Tokyo Paralympics: Ellie Robinson’s ‘story of triumph not defeat’
Ellie Robinson says her fifth-place finish in the S6 butterfly final at the Tokyo Paralympics was “a story of triumph not…
Venue: Tokyo, Japan Dates: 24 August-5 September Time in Tokyo: BST +8 |
Coverage: Follow on Radio 5 Live and on the BBC Sport website |
Ellie Robinson celebrated her fifth-place finish at the Tokyo Paralympics as a “story of triumph not defeat” in a powerful post-race interview.
Competing in the women’s S6 butterfly final on her 20th birthday, Robinson started strongly but missed out on a bronze by a quarter of a second.
World record holder Jiang Yuyan of China took gold, Ireland’s Nicole Turner was second and American Elizabeth Marks third.
Robinson – a Paralympic gold and bronze medallist in Rio, aged 15 – revealed in an emotional interview the struggle she had gone through just to get to the postponed 2020 Games.
“There have been so many times where I have said, ‘If I have to crawl to the block on my hands and knees I will do it’,” she told Channel 4 after the race.
“I have been in agony this whole year, and this is a story of triumph, not a story of defeat.
“I’ve spoken to physios in the past year and they have said we have no idea how you will carry on swimming.”
Robinson was diagnosed with Perthes disease in her right hip in 2012 – a condition affecting the hip joint in children – and revealed how arthritis in the joint left her unable to swim between November 2020 and the World Para Swimming European Open Championships in May this year.
“I like to imagine a Perthes hip has got a finite amount of time left and I just ran out of time.
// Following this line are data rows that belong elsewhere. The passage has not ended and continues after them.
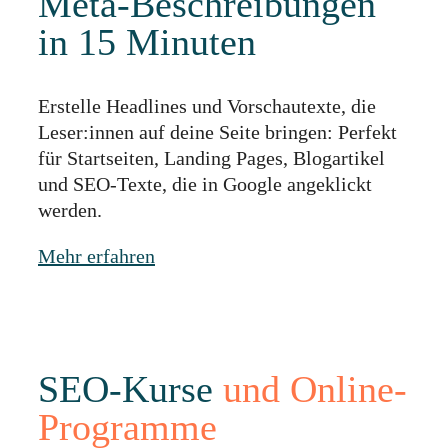
Meta-Beschreibungen
in 15 Minuten
Erstelle Headlines und Vorschautexte, die
Leser:innen auf deine Seite bringen: Perfekt
für Startseiten, Landing Pages, Blogartikel
und SEO-Texte, die in Google angeklickt
werden.
Mehr erfahren
SEO-Kurse
und Online-
Programme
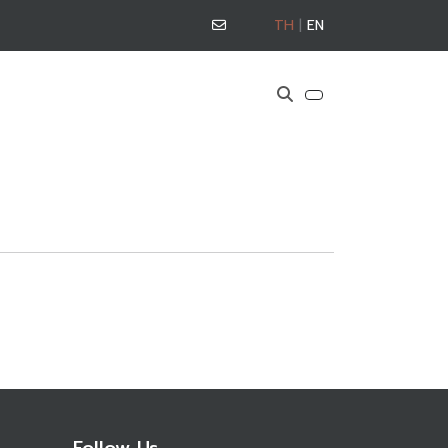
TH
|
EN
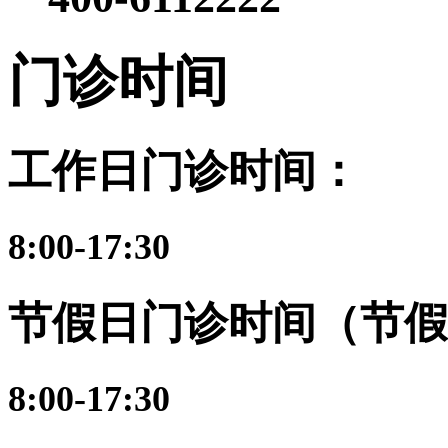
门诊时间
工作日门诊时间：
8:00-17:30
节假日门诊时间（节假
8:00-17:30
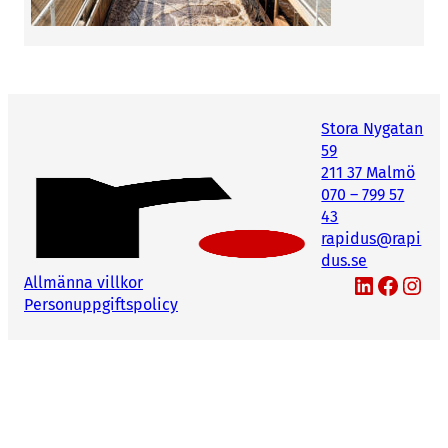
Stora Nygatan
59
211 37 Malmö
070 – 799 57
43
rapidus@rapi
dus.se
LinkedIn
Facebook
Instagram
Allmänna villkor
Personuppgiftspolicy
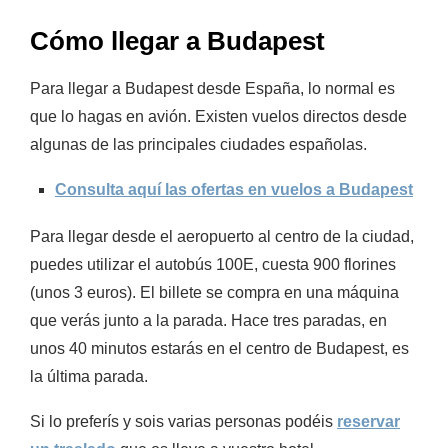
Cómo llegar a Budapest
Para llegar a Budapest desde España, lo normal es
que lo hagas en avión. Existen vuelos directos desde
algunas de las principales ciudades españolas.
Consulta aquí las ofertas en vuelos a Budapest
Para llegar desde el aeropuerto al centro de la ciudad,
puedes utilizar el autobús 100E, cuesta 900 florines
(unos 3 euros). El billete se compra en una máquina
que verás junto a la parada. Hace tres paradas, en
unos 40 minutos estarás en el centro de Budapest, es
la última parada.
Si lo preferís y sois varias personas podéis
reservar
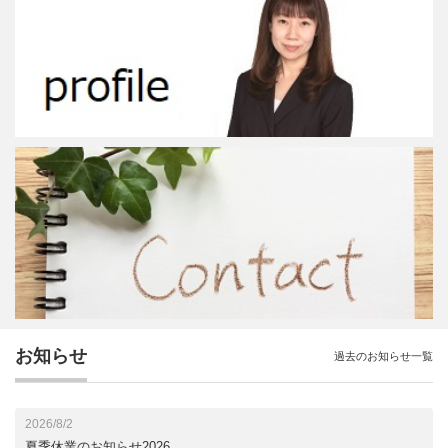
お知らせ
過去のお知らせ一覧
2026/8/2
夏季休業のお知らせ2026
If the Games had been last year, it would have been a completely different story.
“But with lockdown and the extra year, the adaptation with training – it took its toll on my hip. I had two failed injections, I tried different medications, nothing would work.
“I was at a really low point in my life, struggling so much, seeing a psychiatrist, I was on medication. It has been one of the hardest years of my life.”
‘What threatens to weaken you will not conquer you’
Robinson stopped training after her diagnosis in 2012, but returned to the pool in 2014, making her international debut for Great Britain a year later.
She won three bronze medals and a silver in the 2016 European championships before going on to win the gold in the S6 butterfly in Rio and a bronze in the S6 100m freestyle.
“I honestly thought I would be more upset than this, but I came here to make the final, and I am still in the top five,” Robinson added.
“People have been saying, ‘It is OK to finish, you don’t have to carry on’. And I said, ‘I am not finishing this way, it is not going to end this way’.
“So even though I didn’t medal, I can still say I ended on my own terms, I went out the way I wanted to.”
“This is just showing people that what threatens to weaken you will not conquer you, you will overcome it to end on your own terms, you are in control.
“I proved that I am in control of when I finish, I am not being told when I finish. I proved to myself I can overcome challenge, and I am so glad that I did.”